However, Uddālaka Āruṇi does not use the term “Brahman”— either in his instruction to his son Śvetaketu, or on any other of his many appearances in the Upanishads.
As regards the question of identity of Atman with Brahman, the concept , it seems , grew in stages over long periods. Although Śāṇḍilya’s teaching of atman and Brahman is often considered the central doctrine of the Upanishads, it is important to remember that this is not the only characterization either of the self or of ultimate reality.

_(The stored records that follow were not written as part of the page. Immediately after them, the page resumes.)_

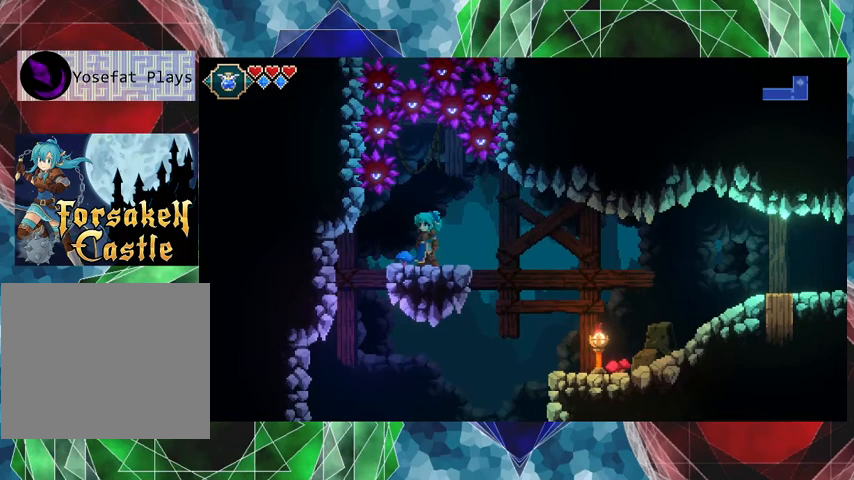
{"buttons": ["B"], "left_stick": "center", "events": [[67, "left_stick", "center"], [433, "B", "down"]]}
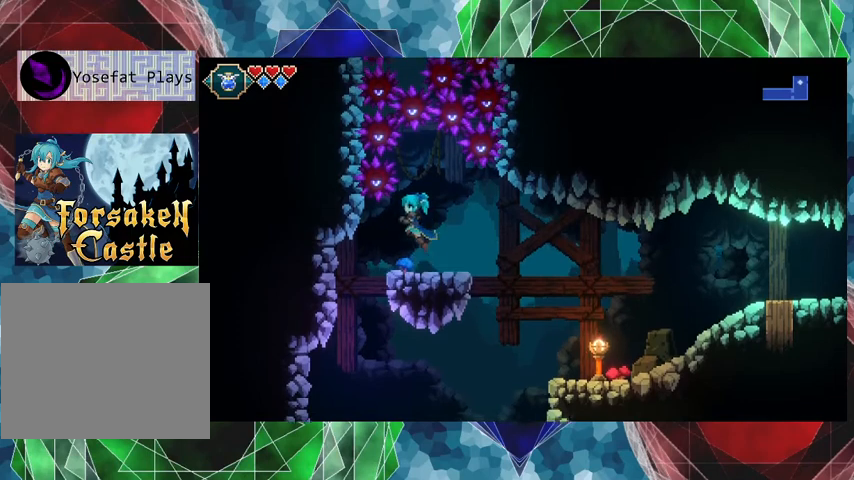
{"buttons": [], "left_stick": "center", "events": [[167, "B", "up"], [233, "X", "down"], [367, "X", "up"]]}
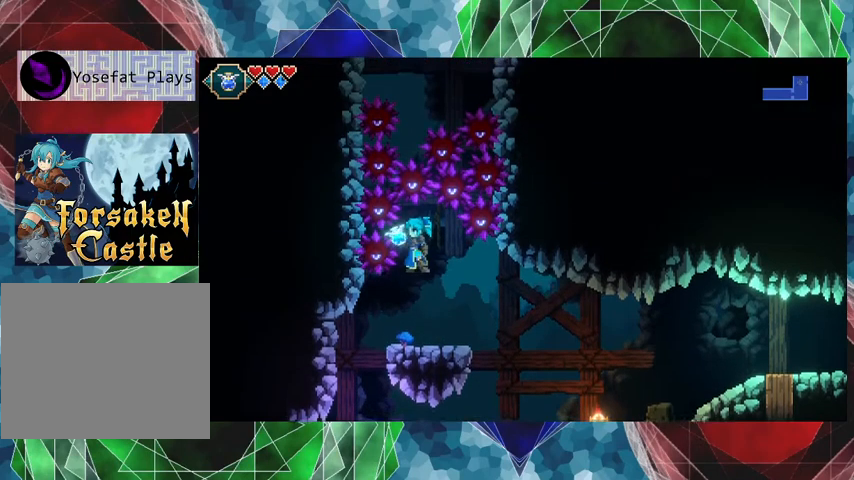
{"buttons": [], "left_stick": "center", "events": []}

While some teachers, such as Yājñavalkya, also equate atman with Brahman (BU 4.4.5), others, such as Uddālaka Āruṇi, do not make this identification.
Moreover, it is often unclear, even in Śāṇḍilya’s teaching, whether linking atman with Brahman refers to the complete identity of the self and ultimate reality, or if atman is considered an aspect or quality of Brahman. Such debates about how to interpret the teachings of the Upanishads have continued throughout the Indian philosophical tradition, and are particularly characteristic of the Vedanta Darshana.
Uddālaka’s famous phrase tat tvam asi was later taken by Sri Śankara to be a statement of the identity of atman and Brahman]
29.3. In order to explain his views, Uddalaka makes use of number of metaphors from the natural world. For instance, he compares Atman that exists in all beings to the nectar, despite originating from different plants, when gathered together forms a homogeneous whole. In the same way, he talks of the rivers flowing down from all directions merging into the ocean and losing their identities (Ch. Up. 6.9.1, 6.10.1–2).A wave or a bubble arising out of the vast waters of the sea loses its form and identity on merger with the sea .
Uddalaka argues, all living beings merge into existence – “whatever they are in this world a tiger, a lion, a wolf, a boar, a wolf, a worm , a gnat or a mosquito they all become That (Ch.Up.6.9.3; 6.10.2.). The process of returning to the source is a natural process and it does not depend on the striving of the individual to attain a certain ‘state’.
As bees suck nectar from many a flower / And make their honey one, so that no drop / Can say, “I am from this flower or that,” / All creatures, though one, know not they are that One.
As the rivers flowing east and west/Merge in the sea and become one with it / Forgetting they were ever separate streams, / So do all creatures lose their separateness/ When they merge at last into pure Being.
30.1. Then he points to a tree and says it is entirely pervaded with the living self. The tree stands alive, rejoicing moisture and fresh air, drinking in and taking in all that is good: ‘If one were to strike at the bottom of this big tree, it would bleed; but it will continue to live. If one were to strike at the middle, it would bleed, but live. And, if one were to strike at the top, it would bleed, but live. Pervaded by the living self, the tree continues to live happily, drinking in its nourishment. That is to say, if life (jiva) leaves one of its braches then that branch withers, but, the tree continues to live. But in case the life were to leave the whole tree, then, the tree withers and dies’. In exactly the same manner, “That which loses life dies; but life (jiva) itself does not die (Ch. Up. 6:11:1-3)”.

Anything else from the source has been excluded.